Victoria is in the center of the spotlight at the moment as the possibility of it becoming the home of a second casino venue is being considered. Councilor Marianne Alto proposed an amendment which could repave the way towards a second casino venue, this time overseen by a local First Nation. Previous concerns in relation to the money-laundering situation in British Columbia have prompted the opt-out in December 2018.
In a recent statement Coun. Alto advised members of the City Council to reconsider their previous decision to stay away from more casino operation in the area. It could be recalled that the last days of 2018 saw Mayor Helps announce her position regarding a previously considered second casino venue. She stated back then that the province is shaken by the money-laundering allegations and this is not what the city needs at the moment. She recommended that previously expressed support is withdrawn.
Potential First Nation Casino Venue Might Be Beneficial
Exactly a month later, Coun. Alto advocates for reconsideration when it comes to a potential casino venue. She stated that Frist Nations casino might be of good use for the local economy as well as for the Indigenous tribe that makes the move. This mutually beneficial arrangement is a possibility which should not be brushed away even though last month the Mayor advised that the British Columbia Lottery Corporation should be notified about Victoria’s decision to stay away from casino bids.
Now Coun. Alto wants to introduce an improvement to the community, as from her perspective a second casino venue will have a positive impact on the local employment market, as well as the economy. If there is a First Nations casino bid presented in the foreseeable future, this would guarantee a significant boost. Casino operation comes with the added benefit of annual allocations to the city coffers generated by the gaming revenue.
I should be taken into account that the focus here is on First Nations and their right to operate casino venues and develop their gaming operation. If an Indigenous tribe wants to make a move and provide for its community, Victoria could offer a prosperous opportunity. Across the provinces, First Nations had expressed their discontent with the fact that they are marginalized via gaming permits in rural regions.

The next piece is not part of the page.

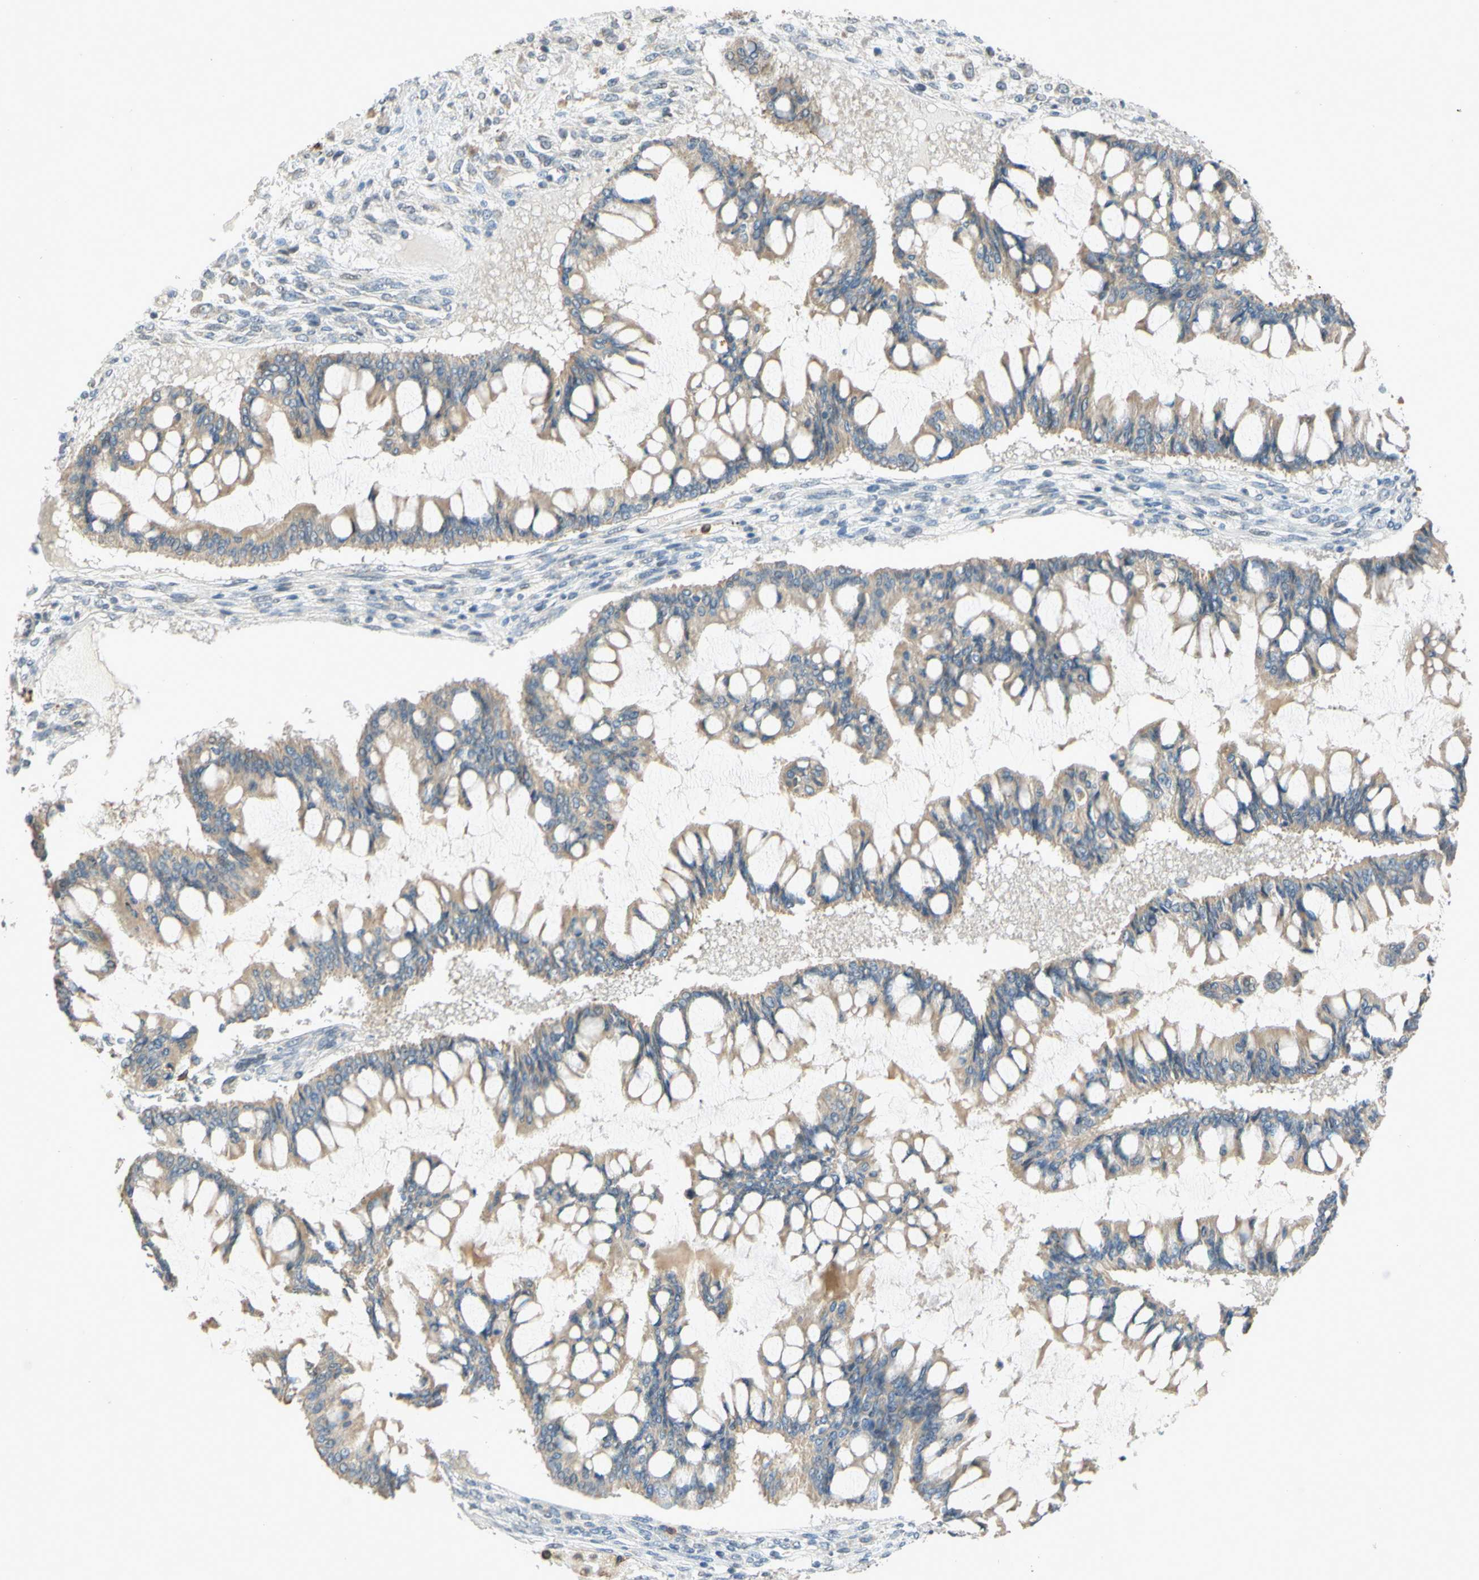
{"staining": {"intensity": "weak", "quantity": ">75%", "location": "cytoplasmic/membranous"}, "tissue": "ovarian cancer", "cell_type": "Tumor cells", "image_type": "cancer", "snomed": [{"axis": "morphology", "description": "Cystadenocarcinoma, mucinous, NOS"}, {"axis": "topography", "description": "Ovary"}], "caption": "An image of human ovarian mucinous cystadenocarcinoma stained for a protein displays weak cytoplasmic/membranous brown staining in tumor cells.", "gene": "GATA1", "patient": {"sex": "female", "age": 73}}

The Area Has Gaming Potential
The motion introduced aims to solidify Victoria’s position of a supporter of tribal gaming while taking into account all anti-money-laundering policies and good practices. For the time being there are no particular bids, but nevertheless, the opportunity should not be completely scrapped. Chief Sam with the Songhees Nation has expressed his opinion that Victoria should remain open to new opportunities.
It should be taken into account that November 2018 brought the good news that British Columbia’s gambling revenue is going to be shared with the Indigenous communities in the province. For more than two decades tribes have been fighting for a larger share of the gambling pie and this year is going to be a special one in this sense. This is expected to cause greater interest in Indigenous casino operation across the province.
At the moment there is one casino venue in operation in Victoria. Elements Casino located in View Royal is enjoying quite the attention and constant player flow, further boosted by the renovations which took place last summer. The location overseen by Great Canadian Gaming Corporation launched operation in 2001, but over the span of about six months, the venue saw a complete revamp and rebranding that freshened it up. The venue has some 770 slot devices in operation, in addition to 26 gaming tables available on site.